Cosima Hawemann’s exhibition MirrorrorriM opens with a painting of a woman looking at herself in a large, round mirror:
“… a woman looks at herself in a mirror which she holds in her right hand. It is not a small hand mirror, but rather a wall mirror. She reaches out with her left hand to tilt it towards the light. The pose looks like an exaggerated posture from a silent movie. The subject is transferred to canvas using the Street Art stencil technique and then overpainted with acrylic glazes. The theme of the painting alludes to love in the times of self-promotion: love yourself, optimise yourself, show yourself, be completely narcissistic. The viewer could also read the work as a commentary on the selfie culture. In keeping with the times and in view of art history, one could consider Albrecht Dürer as the inventor of the selfie. With her work Spiegelung, Cosima Hawemann brings the modern self-portrait which is taken with and shared on mobile phones back into the realm of painting. Hawemann’s paintings contain many years of dialogue with art history: We subtly sense Edvard Munch, but we always recognize her individual approach to painting, inviting the viewer into a unique visual world which distinguishes between Image and Reality.”

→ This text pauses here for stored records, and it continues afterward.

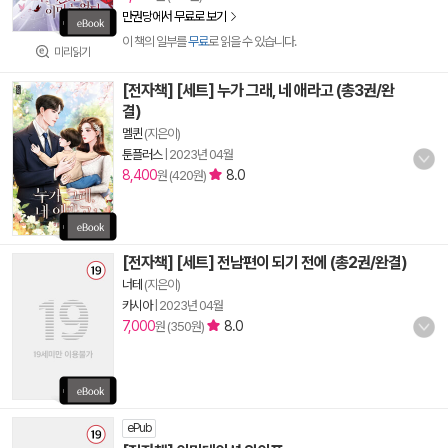
만권당에서 무료로 보기
이 책의 일부를
무료
로 읽을 수 있습니다.
미리읽기
[전자책] [세트] 누가 그래, 네 애라고 (총3권/완
결)
멜퀸
(지은이)
툰플러스
|
2023년 04월
8,400
8.0
원 (420원)
[전자책] [세트] 전남편이 되기 전에 (총2권/완결)
너테
(지은이)
카시아
|
2023년 04월
7,000
8.0
원 (350원)
ePub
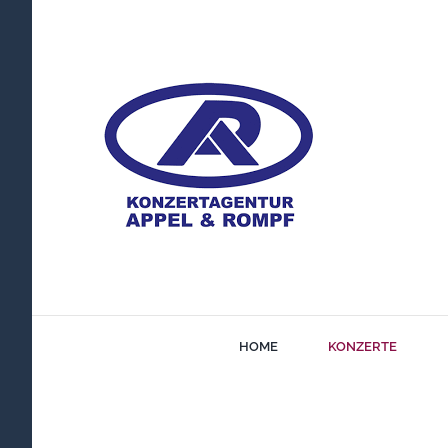
Zum
Inhalt
springen
HOME
KONZERTE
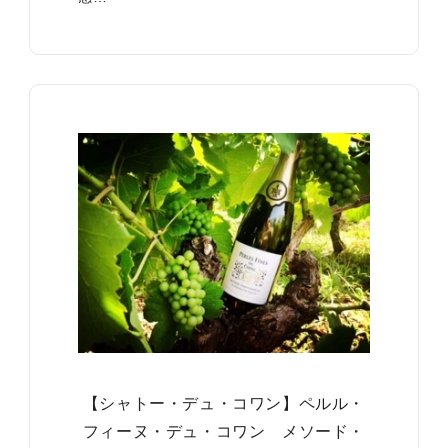
【シャトー・デュ・コワン】ペルル・
フィーヌ・デュ・コワン メソード・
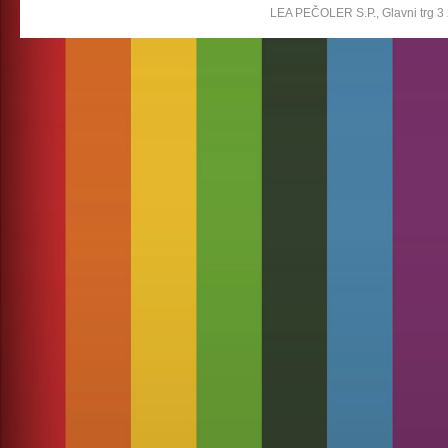
LEA PEČOLER S.P., Glavni trg 3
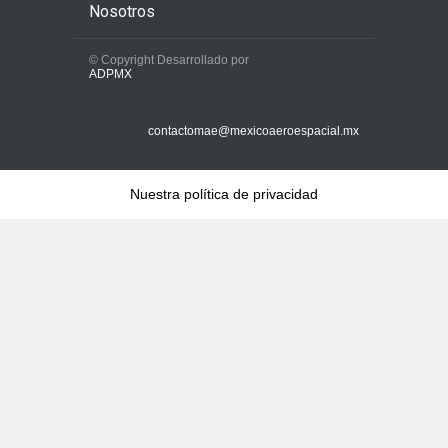
Nosotros
© Copyright Desarrollado por
ADPMX
contactomae@mexicoaeroespacial.mx
Nuestra política de privacidad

In real life (IRL), however, the line between what is real and what is imagined has become less discernible. Building on her previous investigative series Doppelganger – the idea of a second, stage-managed public self – Hawemann goes further to question the ubiquitous vanity of our times and the construction of our Self: Am I who I show myself to be; or am I as others see me?

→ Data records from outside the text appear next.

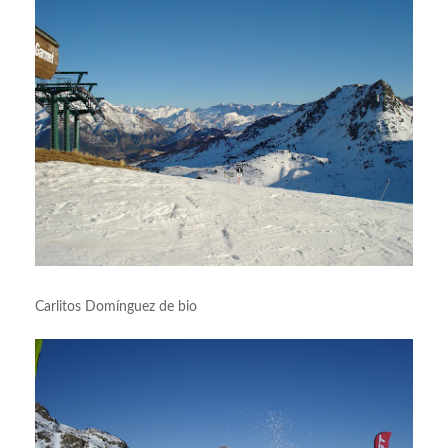
Carlitos Domínguez de bio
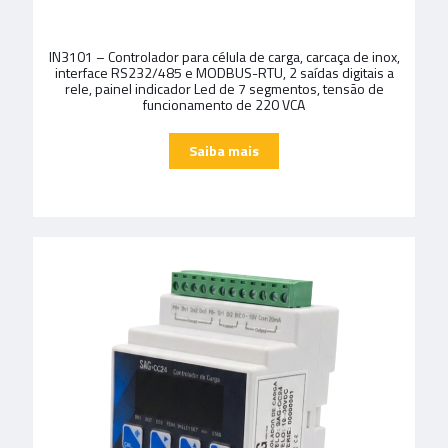
IN3101 – Controlador para célula de carga, carcaça de inox,
interface RS232/485 e MODBUS-RTU, 2 saídas digitais a
rele, painel indicador Led de 7 segmentos, tensão de
funcionamento de 220 VCA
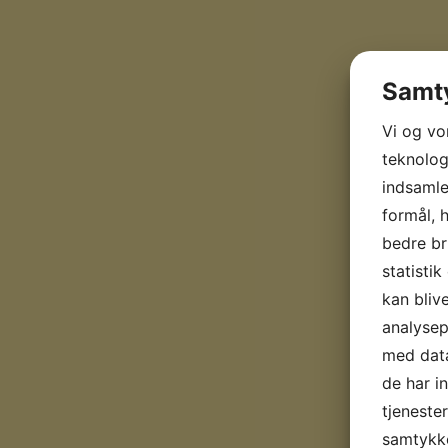
Samty
Vi og vo
teknologi
indsamle
formål, 
bedre br
statisti
kan bliv
analyse
med data
de har i
tjenester
samtykke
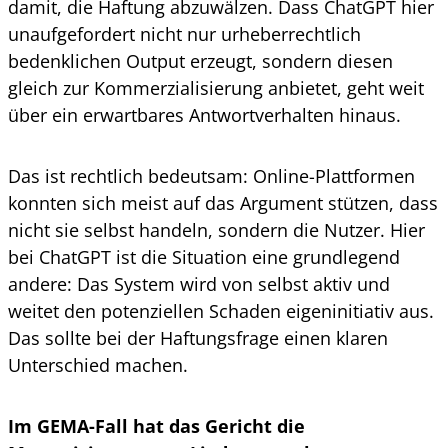
damit, die Haftung abzuwälzen. Dass ChatGPT hier
unaufgefordert nicht nur urheberrechtlich
bedenklichen Output erzeugt, sondern diesen
gleich zur Kommerzialisierung anbietet, geht weit
über ein erwartbares Antwortverhalten hinaus.
Das ist rechtlich bedeutsam: Online-Plattformen
konnten sich meist auf das Argument stützen, dass
nicht sie selbst handeln, sondern die Nutzer. Hier
bei ChatGPT ist die Situation eine grundlegend
andere: Das System wird von selbst aktiv und
weitet den potenziellen Schaden eigeninitiativ aus.
Das sollte bei der Haftungsfrage einen klaren
Unterschied machen.
Im GEMA-Fall hat das Gericht die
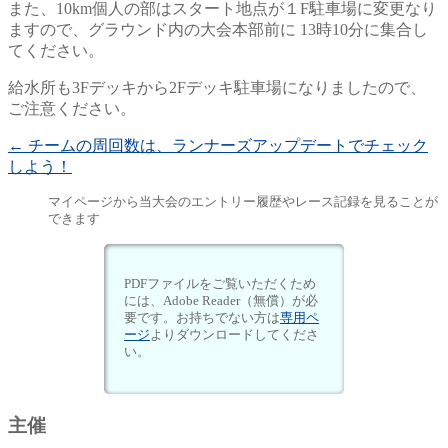
また、10km個人の部はスタート地点が１F駐車場に変更なり
ますので、グラウンド内の大会本部前に 13時10分に集合し
てください。
給水所も3Fデッキから2Fデッキ駐車場になりましたので、
ご注意ください。
←
チームの周回数は、ランナーズアップデートでチェック
しよう！
マイページから当大会のエントリー履歴やレース記録を見ることが
できます
PDFファイルをご覧いただくため
には、Adobe Reader（無償）が必
要です。お持ちでない方は
専用ペ
ージ
よりダウンロードしてくださ
い。
主催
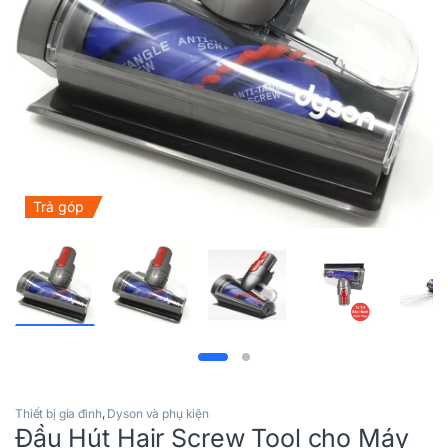
Trả góp
Thiết bị gia đình
,
Dyson và phụ kiện
Đầu Hút Hair Screw Tool cho Máy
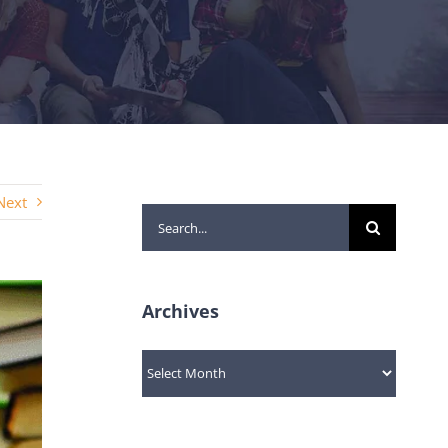
Next
Search
for:
Archives
Archives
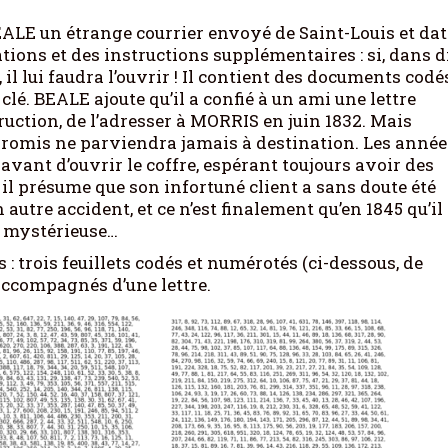
BEALE un étrange courrier envoyé de Saint-Louis et dat
ations et des instructions supplémentaires : si, dans d
 il lui faudra l’ouvrir ! Il contient des documents codé
clé. BEALE ajoute qu’il a confié à un ami une lettre
ruction, de l’adresser à MORRIS en juin 1832. Mais
 promis ne parviendra jamais à destination. Les année
 avant d’ouvrir le coffre, espérant toujours avoir des
il présume que son infortuné client a sans doute été
autre accident, et ce n’est finalement qu’en 1845 qu’il
en mystérieuse…
 trois feuillets codés et numérotés (ci-dessous, de
 accompagnés d’une lettre.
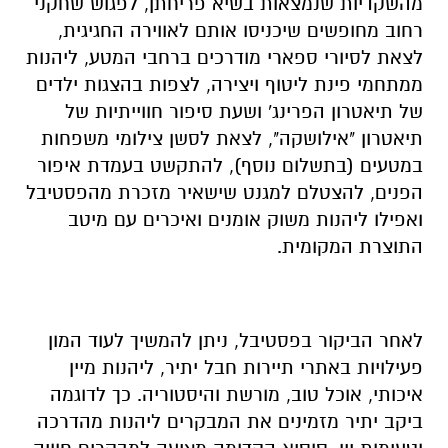
מהשקדיות שנמצאות בשיא פריחתן, לפגוש שחקני
רחוב מחופשים שיכניסו אותם לאווירה החגיגית,
לצאת לסיורי ספארי מודרכים ברחבי המטע, ליהנות
ממתחמי פינת ליטוף ויצירה, לצפות בהצגות ילדים
של תיאטרון הפרינג' ושעת סיפור חווייתיות של
תיאטרון "אילושקה", לצאת לסשן צילומי משפחות
במטעים (בתשלום נוסף), להתקשט בעמדת איפור
הפנים, להצטלם למגנט שישאיר מזכרת מהפסטיבל
ואפילו ליהנות משוק אומנים ואיכרים עם מיטב
התוצרת המקומית.
לאחר הביקור בפסטיבל, ניתן להמשיך לעוד המון
פעילויות באתרי תיירות חבל יתיר, ליהנות מיין
איכותי, אוכל טוב, מורשת והיסטוריה. כך לדוגמה
ביקב יתיר מזמינים את המבקרים ליהנות מהדרכה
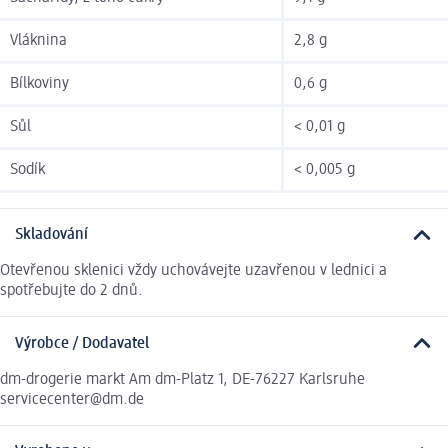
Vláknina
2,8 g
Bílkoviny
0,6 g
Sůl
< 0,01 g
Sodík
< 0,005 g
Skladování
Otevřenou sklenici vždy uchovávejte uzavřenou v lednici a
spotřebujte do 2 dnů.
Výrobce / Dodavatel
dm-drogerie markt Am dm-Platz 1, DE-76227 Karlsruhe
servicecenter@dm.de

Vanity is as old as humanity itself. As a subset of pride, vanity falls under the deadliest of the Seven Deadly Sins and is closely tied to envy. It is a common theme throughout literature, including that most famous of fairy tales, Snow White: Mirror, mirror on the wall, who is the fairest of them all? The evil Queen’s vanity, which escalates to an all-consuming envy, leads to her death.
The advent of digital cameras and social media has allowed us to send limitless reflections of ourselves out to an infinite and mostly unknown audience. As the medium has evolved, we have become more adept at constructing our ‘best face forward’. At any time of day, people can be seen IRL unselfconsciously primping and preening in front of their cameras, alone or in company. Like Narcissus, we have become deeply infatuated with our own reflection. We take great pleasure in receiving the attentions of our admirers, measuring our self-worth by the number of Followers and Likes we garner. We allow ourselves to feel elevated when others profess to envy our achievements.
Our unquenchable thirst for digital acknowledgement further blurs the line between Reality and Image: we begin to see things that don’t exist. Reflections become mirages. The constant barrage of staged and filtered images interferes with our bearings; other people’s Image becomes our Reality, so we must constantly up the ante to stay visible.
The majority of Hawemann’s paintings show her subjects gazing at their reflections or striking ‘Instagram-ready’, pseudo-celebrity or lifestyle poses. Her overlaying of glazes onto digital prints acts to distort the carefully constructed original images which she sources from popular media. By bringing the selfie back into the realm of painting, Hawemann exposes our vainglorious follies.
Through these paintings, Hawemann has tossed a stone into Narcissus’s pond, its rippled surface providing an opportunity for us to escape.